Results From VELOUR, a Phase III Study of Aflibercept Versus Placebo in Combination with FOLFIRI for the Treatment of Patients with Previously Treated Metastatic Colorectal Cancer, J. Tabernero
Bei der VELOUR-Studie handelte es sich um eine multinationale, randomisierte, doppelblinde Studie zum Vergleich von FOLFIRI in Kombination mit Aflibercept oder Placebo in der Behandlung von Patienten mit mCRC, bei denen ein Therapieregime auf Oxaliplatinbasis versagt hatte. An der Studie nahmen 1226 Patienten teil, die zuvor mit einem Therapieregime auf Oxaliplatinbasis behandelt worden waren. Primärer Endpunkt der Studie war eine Verlängerung des Gesamtüberlebens. Die sekundären Endpunkte umfassten progressionsfreies Überleben, Therapieansprechen und Sicherheit.

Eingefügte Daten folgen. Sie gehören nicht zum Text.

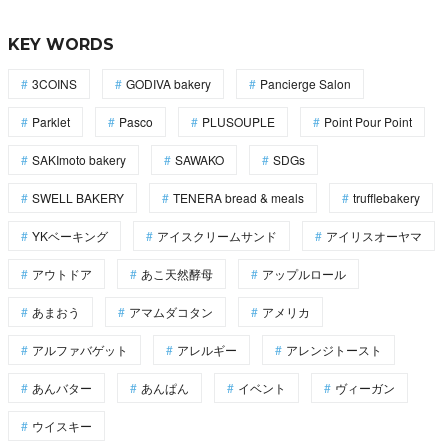
KEY WORDS
3COINS
GODIVA bakery
Pancierge Salon
Parklet
Pasco
PLUSOUPLE
Point Pour Point
SAKImoto bakery
SAWAKO
SDGs
SWELL BAKERY
TENERA bread & meals
trufflebakery
YKベーキング
アイスクリームサンド
アイリスオーヤマ
アウトドア
あこ天然酵母
アップルロール
あまおう
アマムダコタン
アメリカ
アルファバゲット
アレルギー
アレンジトースト
あんバター
あんぱん
イベント
ヴィーガン
ウイスキー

Aflibercept in Kombination mit Chemotherapie verbesserte alle 3 untersuchten Endpunkte (Gesamtüberleben, progressionsfreies Überleben und Ansprechrate) statistisch signifikant. Das mediane Gesamtüberleben betrug 13,5 Monate. Eine Untersuchung an vordefinierten Subpopulationen belegte den konsistenten Benefit von Aflibercept quer über alle Subgruppen. Interessanterweise war der Vorteil auch unabhängig von einer vorangegangenen Therapie mit Bevacizumab gegeben.

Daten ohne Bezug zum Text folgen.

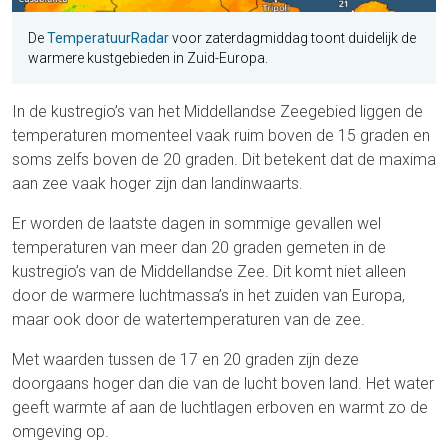
De
TemperatuurRadar
voor zaterdagmiddag toont duidelijk de
warmere kustgebieden in Zuid-Europa.
In de kustregio’s van het Middellandse Zeegebied liggen de
temperaturen momenteel vaak ruim boven de 15 graden en
soms zelfs boven de 20 graden. Dit betekent dat de maxima
aan zee vaak hoger zijn dan landinwaarts.
Er worden de laatste dagen in sommige gevallen wel
temperaturen van meer dan 20 graden gemeten in de
kustregio’s van de Middellandse Zee. Dit komt niet alleen
door de warmere luchtmassa’s in het zuiden van Europa,
maar ook door de watertemperaturen van de zee.
Met waarden tussen de 17 en 20 graden zijn deze
doorgaans hoger dan die van de lucht boven land. Het water
geeft warmte af aan de luchtlagen erboven en warmt zo de
omgeving op.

Die Nebenwirkungsrate war im Vergleich zur alleinigen Chemotherapie mit Folfiri erhöht; dies betraf v. a. Diarrhö Grad 3 oder 4 (19,3% vs. 7,8%), komplizierte Neutropenie Grad 3 oder 4 (5,7% vs. 2,8%), Stomatitis Grad 3 oder 4 (13,7% vs. 5,0%), Infektionen Grad 3 oder 4 (12,3% vs. 6,9%). Dies führte zwar zu häufigerer Dosisreduktion der Chemotherapie im experimentellen Arm, jedoch nicht zu einer Verkürzung der Therapiedauer (mediane Therapiezyklen 8 bzw. 9 mit Aflibercept).

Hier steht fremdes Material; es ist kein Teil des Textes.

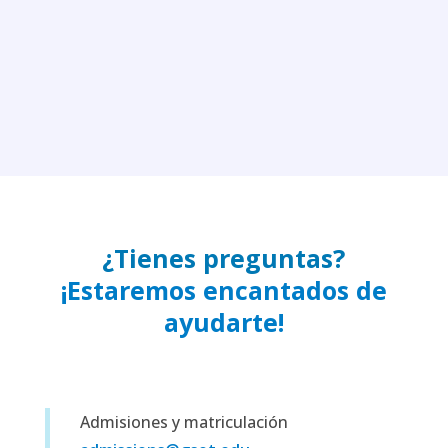
¿Tienes preguntas?
¡Estaremos encantados de
ayudarte!
Admisiones y matriculación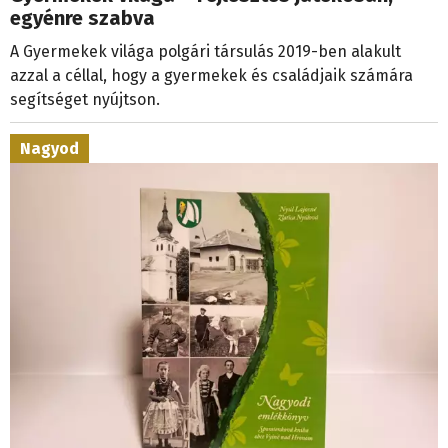
egyénre szabva
A Gyermekek világa polgári társulás 2019-ben alakult
azzal a céllal, hogy a gyermekek és családjaik számára
segítséget nyújtson.
Nagyod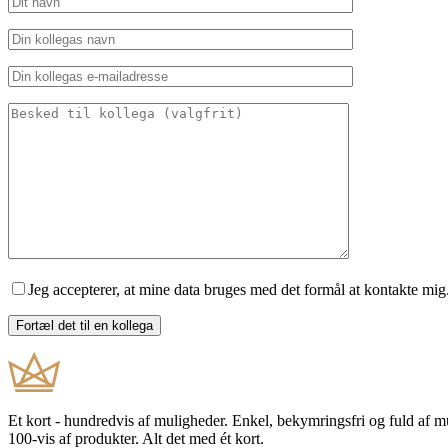
Jeg accepterer, at mine data bruges med det formål at kontakte mig
Et kort - hundredvis af muligheder. Enkel, bekymringsfri og fuld af 
100-vis af produkter. Alt det med ét kort.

Gemessen an der E3200-Studie (FOLFOX4 ± Bevacizumab) zeigen sich annährend idente Ergebnisse bei allerdings geringerer Toxizität unter FOLFOX4+ Bevacizumab (cross-study-comparison). Aflibercept stellt somit für die Zweitlinienbehandlung unter Progredienz nach Oxaliplatin-Vorbehandlung eine hoch wirksame Option dar. Für die Patienten, die Bevacizumab in der Erstlinie erhalten haben, suggeriert die VELOUR-Studie ebenfalls einen Vorteil, dies müsste jedoch in einer eigenen Phase-III-Studie speziell für diese Population formell geprüft werden.